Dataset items
>>>>

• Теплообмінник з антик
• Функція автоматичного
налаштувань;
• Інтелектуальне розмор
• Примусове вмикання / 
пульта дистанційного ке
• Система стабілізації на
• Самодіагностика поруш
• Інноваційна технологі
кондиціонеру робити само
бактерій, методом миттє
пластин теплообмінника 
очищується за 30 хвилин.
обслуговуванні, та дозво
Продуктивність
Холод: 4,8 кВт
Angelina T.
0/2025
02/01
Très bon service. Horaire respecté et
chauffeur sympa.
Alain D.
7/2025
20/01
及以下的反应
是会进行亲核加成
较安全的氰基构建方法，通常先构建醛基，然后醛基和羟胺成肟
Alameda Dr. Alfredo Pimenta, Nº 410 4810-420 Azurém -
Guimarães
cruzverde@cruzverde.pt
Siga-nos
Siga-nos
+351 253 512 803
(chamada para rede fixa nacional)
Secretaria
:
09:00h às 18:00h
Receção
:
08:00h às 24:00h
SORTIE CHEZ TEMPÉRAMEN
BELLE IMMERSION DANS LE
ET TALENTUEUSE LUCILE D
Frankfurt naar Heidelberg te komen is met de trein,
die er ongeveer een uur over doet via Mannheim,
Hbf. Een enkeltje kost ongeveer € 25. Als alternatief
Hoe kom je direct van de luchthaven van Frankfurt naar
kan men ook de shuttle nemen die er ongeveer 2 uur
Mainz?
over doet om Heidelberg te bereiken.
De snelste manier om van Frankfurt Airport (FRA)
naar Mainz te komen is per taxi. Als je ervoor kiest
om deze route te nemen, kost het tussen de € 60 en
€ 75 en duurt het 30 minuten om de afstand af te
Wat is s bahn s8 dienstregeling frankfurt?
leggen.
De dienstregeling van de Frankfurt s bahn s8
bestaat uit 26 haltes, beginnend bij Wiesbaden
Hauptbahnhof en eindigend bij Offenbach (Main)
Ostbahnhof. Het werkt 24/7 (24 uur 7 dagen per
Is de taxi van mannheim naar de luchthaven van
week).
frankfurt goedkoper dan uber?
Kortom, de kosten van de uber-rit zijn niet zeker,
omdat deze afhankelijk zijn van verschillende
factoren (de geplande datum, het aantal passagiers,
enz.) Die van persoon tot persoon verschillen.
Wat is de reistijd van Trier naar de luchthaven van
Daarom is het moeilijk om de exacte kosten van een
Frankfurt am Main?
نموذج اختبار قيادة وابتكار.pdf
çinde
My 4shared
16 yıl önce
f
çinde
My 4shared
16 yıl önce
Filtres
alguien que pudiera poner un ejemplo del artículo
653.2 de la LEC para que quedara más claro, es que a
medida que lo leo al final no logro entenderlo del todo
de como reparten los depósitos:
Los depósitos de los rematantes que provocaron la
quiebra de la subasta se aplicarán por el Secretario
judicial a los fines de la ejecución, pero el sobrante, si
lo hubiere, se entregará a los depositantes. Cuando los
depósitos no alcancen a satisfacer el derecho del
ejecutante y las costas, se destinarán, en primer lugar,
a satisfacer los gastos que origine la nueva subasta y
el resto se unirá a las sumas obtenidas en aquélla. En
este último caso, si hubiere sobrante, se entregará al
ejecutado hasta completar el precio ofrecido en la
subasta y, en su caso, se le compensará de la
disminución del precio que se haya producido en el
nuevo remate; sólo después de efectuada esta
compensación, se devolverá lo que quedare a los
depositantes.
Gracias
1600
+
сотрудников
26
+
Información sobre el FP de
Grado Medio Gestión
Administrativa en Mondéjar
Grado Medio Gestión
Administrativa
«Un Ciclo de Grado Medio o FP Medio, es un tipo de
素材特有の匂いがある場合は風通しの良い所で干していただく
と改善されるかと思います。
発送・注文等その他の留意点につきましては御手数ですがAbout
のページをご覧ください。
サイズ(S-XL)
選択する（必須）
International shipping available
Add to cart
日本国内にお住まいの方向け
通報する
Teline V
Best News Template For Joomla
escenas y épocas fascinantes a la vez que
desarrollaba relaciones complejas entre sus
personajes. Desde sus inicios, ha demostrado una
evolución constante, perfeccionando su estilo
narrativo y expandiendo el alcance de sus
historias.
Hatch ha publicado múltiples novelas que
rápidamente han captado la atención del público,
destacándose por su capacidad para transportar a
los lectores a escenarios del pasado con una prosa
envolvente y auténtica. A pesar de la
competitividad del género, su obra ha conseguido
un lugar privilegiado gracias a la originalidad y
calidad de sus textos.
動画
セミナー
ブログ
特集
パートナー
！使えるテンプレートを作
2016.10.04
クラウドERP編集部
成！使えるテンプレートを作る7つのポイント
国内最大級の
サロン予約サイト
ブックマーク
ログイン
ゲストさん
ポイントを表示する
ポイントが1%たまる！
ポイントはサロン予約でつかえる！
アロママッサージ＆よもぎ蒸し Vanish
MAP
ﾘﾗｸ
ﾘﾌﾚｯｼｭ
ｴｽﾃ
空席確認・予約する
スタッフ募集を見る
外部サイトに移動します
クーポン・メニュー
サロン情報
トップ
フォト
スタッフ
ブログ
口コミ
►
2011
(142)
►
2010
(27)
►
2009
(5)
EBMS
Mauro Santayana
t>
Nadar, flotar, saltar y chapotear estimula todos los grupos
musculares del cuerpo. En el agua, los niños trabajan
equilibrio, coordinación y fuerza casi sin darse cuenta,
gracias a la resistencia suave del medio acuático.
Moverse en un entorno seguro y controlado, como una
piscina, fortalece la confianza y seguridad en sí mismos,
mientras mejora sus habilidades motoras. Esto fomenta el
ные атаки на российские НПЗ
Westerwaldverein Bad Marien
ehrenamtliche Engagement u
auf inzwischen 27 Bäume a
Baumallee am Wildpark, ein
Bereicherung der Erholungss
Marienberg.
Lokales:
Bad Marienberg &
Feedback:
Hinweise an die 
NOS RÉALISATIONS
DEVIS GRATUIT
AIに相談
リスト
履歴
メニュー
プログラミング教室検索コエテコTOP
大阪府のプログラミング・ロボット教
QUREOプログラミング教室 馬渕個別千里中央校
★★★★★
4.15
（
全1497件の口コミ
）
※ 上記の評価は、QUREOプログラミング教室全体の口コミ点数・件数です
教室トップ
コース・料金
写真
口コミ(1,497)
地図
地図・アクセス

<<<<

Required action. Which lines above contain the word "deze"? List them.

Exercise solution.
om deze route te nemen, kost het tussen de € 60 en
omdat deze afhankelijk zijn van verschillende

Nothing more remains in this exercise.